Desperate to hang on to power for as long as possible, Netanyahu still employs the same political discourse that helped him unify many sectors of Israeli society for over ten years. But that ploy is no longer reaping the intended result. For one, Netanyahu’s main rival in the Blue and White (Kahol Lavan) Party, Benny Gantz, has neutralized the Prime Minister’s success in manipulating the term “security”, for he, too, is an advocate of war, whenever and wherever war is possible.
Netanyahu’s last war on Gaza on November 12, where the Israeli army killed 34 Palestinians, including women and children, is a case in point. During the short-lived destructive war, Gantz was busy trying to form a government, as Netanyahu had already failed that task. Resorting to war, Netanyahu tried to send three messages, all intended for Israeli audiences: one to Mandelblit, to postpone the indictment; the second to Gantz, to reconsider his decision to block him from taking part in a future government, and the final one to the Israeli public, to remind them of his own supposed ability to reign in “terror”.
But all has failed: Gantz announced his inability to form a government on November 20, preferring failure over extending a lifeline to Netanyahu, whose indictment was imminent. Indeed, the Attorney General’s decision arrived on November 21, making it the first time in the history of the country that a Prime Minister is indicted while in office. Worse, Blue and White widened its lead significantly over the Likud, according to a public opinion poll commissioned by Israel’s Channel 12 television, which was published on November 26.

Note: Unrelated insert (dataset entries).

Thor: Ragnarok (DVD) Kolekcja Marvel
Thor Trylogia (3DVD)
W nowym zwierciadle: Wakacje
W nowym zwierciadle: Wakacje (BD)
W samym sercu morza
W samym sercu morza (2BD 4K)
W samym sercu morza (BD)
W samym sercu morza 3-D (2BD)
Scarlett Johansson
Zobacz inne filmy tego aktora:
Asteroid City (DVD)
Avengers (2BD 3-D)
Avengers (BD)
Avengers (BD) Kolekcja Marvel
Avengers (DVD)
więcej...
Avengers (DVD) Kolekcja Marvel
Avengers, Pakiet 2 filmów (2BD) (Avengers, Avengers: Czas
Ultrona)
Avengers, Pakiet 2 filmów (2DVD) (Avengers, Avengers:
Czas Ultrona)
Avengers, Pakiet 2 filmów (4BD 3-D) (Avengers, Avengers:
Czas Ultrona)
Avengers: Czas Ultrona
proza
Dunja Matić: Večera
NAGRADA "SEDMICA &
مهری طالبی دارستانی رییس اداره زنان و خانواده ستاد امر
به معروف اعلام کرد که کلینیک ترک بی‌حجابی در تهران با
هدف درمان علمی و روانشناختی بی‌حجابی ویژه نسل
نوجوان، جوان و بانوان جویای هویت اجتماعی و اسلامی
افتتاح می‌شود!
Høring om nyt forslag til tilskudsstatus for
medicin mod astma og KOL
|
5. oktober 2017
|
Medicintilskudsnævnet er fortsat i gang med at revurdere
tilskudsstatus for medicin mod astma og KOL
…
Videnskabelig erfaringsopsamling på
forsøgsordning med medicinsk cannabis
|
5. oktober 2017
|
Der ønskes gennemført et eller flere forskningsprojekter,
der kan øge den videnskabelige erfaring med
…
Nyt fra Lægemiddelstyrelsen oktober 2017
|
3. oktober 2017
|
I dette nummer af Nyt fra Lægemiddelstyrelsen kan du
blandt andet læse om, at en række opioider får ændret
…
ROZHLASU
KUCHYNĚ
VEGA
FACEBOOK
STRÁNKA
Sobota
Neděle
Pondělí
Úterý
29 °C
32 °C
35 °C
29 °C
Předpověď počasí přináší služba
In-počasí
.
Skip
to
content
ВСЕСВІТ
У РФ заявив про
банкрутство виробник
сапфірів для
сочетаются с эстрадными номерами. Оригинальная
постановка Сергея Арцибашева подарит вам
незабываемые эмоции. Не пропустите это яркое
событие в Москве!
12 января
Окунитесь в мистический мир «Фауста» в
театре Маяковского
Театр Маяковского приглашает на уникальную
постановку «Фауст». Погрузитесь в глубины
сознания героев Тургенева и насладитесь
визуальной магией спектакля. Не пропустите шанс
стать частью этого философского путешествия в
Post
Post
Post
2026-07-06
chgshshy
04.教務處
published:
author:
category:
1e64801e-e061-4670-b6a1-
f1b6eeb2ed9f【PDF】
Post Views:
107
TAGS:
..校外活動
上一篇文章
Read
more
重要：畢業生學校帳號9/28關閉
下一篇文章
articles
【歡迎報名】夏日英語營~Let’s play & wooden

But what other languages, aside from that of war — in the name of security — and haphazard accusations of political conspiracies, can Netanyahu possibly employ during this period? Such tactics often worked in the past. In fact, they worked so well that the entire Netanyahu political doctrine was designed around them. Now, the Israeli leader has run out of ideas, and is quickly running out of allies as well, not only from without, such as his former ally and the head of Yisrael Beiteinu party, Avigdor Lieberman, but from within his own party as well.
The reason that Netanyahu is still in power after all the setbacks and outright failures is the fact that his rivals are yet to mobilize the necessary votes and public support to oust him for good. It will certainly take more than Gantz alone to dislodge stubborn Netanyahu from office, for the latter has consolidated and entrenched his rule through an intricate system of political patronage that runs deep through many facets of Israeli society.
With this in mind, it seems that the end of the Netanyahu era is finally upon us, but it is likely to be longer and uglier than expected. While it remains true that a fundamental change in Israel’s political system will neither deliver peace and justice to Palestinians — or stability to the region — it could potentially constitute the equivalent of a political earthquake within Israel itself, the consequences of which are yet to be seen.